But with cryptocurrency’s potential to radically transform entire monetary systems, also comes a darker side (and we’re not talking about Whoppercoin).
Bitcoin’s underlying blockchain technology offers would-be cyber criminals two distinct advantages. By operating as a decentralised currency, whereby people pay each other without a middle man (like a bank or other financial institution), it provides a considerable amount of anonymity.
Bitcoins can be held in virtual wallets identified only by a number. According to a recent Cambridge University study, as many as six million people around the world have a wallet of this kind, and spend bitcoins on goods from the increasing number of retailers now accepting the currency, as well as illicit goods like drugs and firearms on the digital black market.
Sometimes perceived as the “wild west of finance”, the cryptocurrency space has been connected to various scams, hacks and other criminal activities which have taken advantage of this anonymity.
A very brief history of crypto crime
Ross Ulbricht, the American who created Silk Road, an underground digital market facilitating the sale of $1 billion in drugs, was sentenced to life in prison in February 2015.
Existing primarily as a hidden platform on which to buy and sell illegal drugs, with bitcoin as the accepted currency, Silk Road was a black market trading site buried deep in the “darkweb”, a corner of the internet not indexed by search engines or accessible to those without authorisation.
In March of the same year, Tomáš Jiříkovský was arrested in the Czech Republic for allegedly stealing millions of dollars in bitcoin from Sheep Marketplace, one of the ‘darknet’ markets that gained popularity after the fall of Silk Road 1.0.
Then, in September 2015, 33-year-old American Trendon Shavers pleaded guilty to running a $150 million Ponzi scheme, the first Bitcoin securities fraud case.
Also in 2015, 30-year-old Frenchman Mark Karpelès was arrested and charged with fraud and embezzlement of $390 million from the now shuttered Tokyo-based bitcoin currency exchange, Mt. Gox.
More recently, beginning around May this year, the now infamous ransomware attack, WannaCry, locked files on corporate and government computers worldwide and demanded payment into certain bitcoin addresses in exchange for unfreezing those files. The transactions can be monitored online in real time. Victims have paid more than $101,000 in bitcoin to the attackers.
The end of Bitcoin?
Certainly, situations like these have given rise to multiple calls for a global Bitcoin ban. But not only would this be a kind of baby with the bathwater response, it also would not be that easy.
According to Richard Henderson, global security strategist at data security firm, Absolute: “Getting rid of Bitcoin to stop ransomware would be like the US Government getting rid of $100 bills to try to stop drug dealers from laundering their dirty money.”

* [RECORD LIST]
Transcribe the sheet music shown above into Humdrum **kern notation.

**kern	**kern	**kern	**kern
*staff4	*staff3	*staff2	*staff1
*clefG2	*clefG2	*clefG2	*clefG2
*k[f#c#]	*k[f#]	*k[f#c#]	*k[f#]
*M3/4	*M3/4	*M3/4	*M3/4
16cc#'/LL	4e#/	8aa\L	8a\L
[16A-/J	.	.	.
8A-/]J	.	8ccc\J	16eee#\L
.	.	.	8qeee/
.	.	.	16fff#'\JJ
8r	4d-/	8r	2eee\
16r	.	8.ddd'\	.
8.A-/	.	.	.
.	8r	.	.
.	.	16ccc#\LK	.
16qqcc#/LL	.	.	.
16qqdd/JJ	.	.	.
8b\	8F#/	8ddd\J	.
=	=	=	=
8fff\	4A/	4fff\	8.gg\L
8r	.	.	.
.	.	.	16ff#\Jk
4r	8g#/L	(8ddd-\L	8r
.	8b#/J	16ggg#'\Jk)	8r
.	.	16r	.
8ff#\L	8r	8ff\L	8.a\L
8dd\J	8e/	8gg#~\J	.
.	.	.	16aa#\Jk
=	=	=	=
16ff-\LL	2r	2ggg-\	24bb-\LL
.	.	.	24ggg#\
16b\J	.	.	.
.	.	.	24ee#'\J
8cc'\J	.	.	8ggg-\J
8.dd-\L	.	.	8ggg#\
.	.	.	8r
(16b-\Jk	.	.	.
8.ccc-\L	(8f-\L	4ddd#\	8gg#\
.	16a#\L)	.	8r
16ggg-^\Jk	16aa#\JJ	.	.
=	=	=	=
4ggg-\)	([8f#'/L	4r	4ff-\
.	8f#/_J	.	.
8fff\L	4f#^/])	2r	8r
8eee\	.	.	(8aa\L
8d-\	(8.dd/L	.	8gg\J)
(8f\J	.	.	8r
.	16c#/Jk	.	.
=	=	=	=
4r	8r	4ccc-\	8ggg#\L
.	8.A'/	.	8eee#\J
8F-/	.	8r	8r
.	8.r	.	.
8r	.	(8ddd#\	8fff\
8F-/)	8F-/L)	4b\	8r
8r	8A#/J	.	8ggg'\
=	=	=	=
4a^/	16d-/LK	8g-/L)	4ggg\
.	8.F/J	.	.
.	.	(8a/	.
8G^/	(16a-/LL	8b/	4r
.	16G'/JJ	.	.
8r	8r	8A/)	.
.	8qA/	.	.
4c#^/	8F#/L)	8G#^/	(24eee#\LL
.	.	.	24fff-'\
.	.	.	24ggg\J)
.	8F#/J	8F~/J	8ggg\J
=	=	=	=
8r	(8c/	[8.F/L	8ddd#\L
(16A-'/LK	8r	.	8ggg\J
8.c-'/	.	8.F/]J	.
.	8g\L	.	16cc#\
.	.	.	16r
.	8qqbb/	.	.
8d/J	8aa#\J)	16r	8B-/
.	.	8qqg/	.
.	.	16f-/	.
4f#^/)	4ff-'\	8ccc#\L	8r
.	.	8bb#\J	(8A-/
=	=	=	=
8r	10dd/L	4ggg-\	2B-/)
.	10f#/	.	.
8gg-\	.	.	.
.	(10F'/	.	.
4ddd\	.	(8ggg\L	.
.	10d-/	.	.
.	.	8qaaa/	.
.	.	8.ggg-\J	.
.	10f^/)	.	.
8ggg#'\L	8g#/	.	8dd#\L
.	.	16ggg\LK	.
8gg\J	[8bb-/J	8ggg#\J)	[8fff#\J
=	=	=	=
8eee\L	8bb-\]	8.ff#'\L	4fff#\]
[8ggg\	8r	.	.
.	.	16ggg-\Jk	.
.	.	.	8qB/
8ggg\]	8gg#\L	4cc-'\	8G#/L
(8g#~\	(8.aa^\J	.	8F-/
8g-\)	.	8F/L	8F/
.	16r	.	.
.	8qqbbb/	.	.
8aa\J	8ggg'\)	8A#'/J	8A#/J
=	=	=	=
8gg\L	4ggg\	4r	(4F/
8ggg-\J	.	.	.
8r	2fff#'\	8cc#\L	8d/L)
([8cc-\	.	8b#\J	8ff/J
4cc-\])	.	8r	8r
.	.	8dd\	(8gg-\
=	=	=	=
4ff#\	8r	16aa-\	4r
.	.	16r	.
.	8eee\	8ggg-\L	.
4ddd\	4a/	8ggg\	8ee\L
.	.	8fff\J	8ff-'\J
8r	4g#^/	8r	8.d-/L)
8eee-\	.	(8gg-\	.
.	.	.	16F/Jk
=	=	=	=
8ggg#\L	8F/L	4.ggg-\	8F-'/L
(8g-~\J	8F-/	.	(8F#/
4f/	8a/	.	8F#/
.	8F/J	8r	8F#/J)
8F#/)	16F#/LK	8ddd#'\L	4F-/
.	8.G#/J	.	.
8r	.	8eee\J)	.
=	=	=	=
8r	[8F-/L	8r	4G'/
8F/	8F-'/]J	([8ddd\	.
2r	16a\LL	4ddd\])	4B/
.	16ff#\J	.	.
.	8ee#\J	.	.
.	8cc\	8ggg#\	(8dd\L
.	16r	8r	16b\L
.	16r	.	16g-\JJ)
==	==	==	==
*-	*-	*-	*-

* [BRIEF 1]
According to the cryptocurrency crime article, how much have victims paid in bitcoin to the WannaCry attackers?
* [BRIEF 2]
List every person named in the cryptocurrency crime article.
* [BRIEF 3]
Pick up the cryptocurrency crime article after its final sentence and carry it forward.

* [TASK RESULT 1]
More than $101,000.

* [TASK RESULT 2]
Ross Ulbricht, Tomáš Jiříkovský, Trendon Shavers, Mark Karpelès, Richard Henderson

* [TASK RESULT 3]
This, Henderson told CEO Magazine, is not the right solution. “Would it momentarily create a bump in the road for cyber attackers who are making millions off ransomware?” he posits. “Absolutely, but only for a fleeting moment.”
Moreover, as John Bohannon writes in Science, “The majority of Bitcoin users are law-abiding people motivated by privacy concerns or just curiosity.”
Jerry Brito is executive director of Coin Center, a Bitcoin research and advocacy group, as well as one of the founding companies behind Blockchain Alliance, a resource for law enforcement and regulators.
Brito writes in a blog post: “Law enforcement will pursue criminals no matter what technology they’re using, and how law enforcement does this can affect an open technology.”
“As a result, it’s in everyone’s interest — law enforcement, industry, and those of us who want to keep the technology free and open — to make sure that law enforcement understands how the technology works, what can and can’t be done with it, and what are the opportunities and limits it presents for their investigations.”
For Brito, increasing knowledge around the technology is connected to reducing fears and anxieties that relate to misconceptions, and an ensuing overreaction. As such, “it’s important to correct the misperception of Bitcoin as the ‘currency of criminals’”.
Regulation as best practice – Japan leads the way
This more knowledge-based approach also hinges on the importance of a sound regulatory framework. Mt. Gox’s bankruptcy prompted Japan’s government to make decisions around how to treat Bitcoin, and preceded a push by local regulators to license cryptocurrency exchanges.
In this light, Japan became the first country to regulate cryptocurrency exchanges at the national level in April this year, part of a government effort to harness financial technology as a means of stimulating the economy.
Japan’s regulations help prevent misuse of Bitcoins and other cryptocurrencies for illegal activity, and include requiring banks and other businesses to verify identities, keep records and report suspicious transactions.
The European Union has also been discussing how to impose rules on Bitcoin exchanges as part of its Fourth Anti-Money Laundering Directive.
In line with these kinds of efforts to prevent money laundering, Australia recently introduced a bill that regulates Bitcoin exchanges.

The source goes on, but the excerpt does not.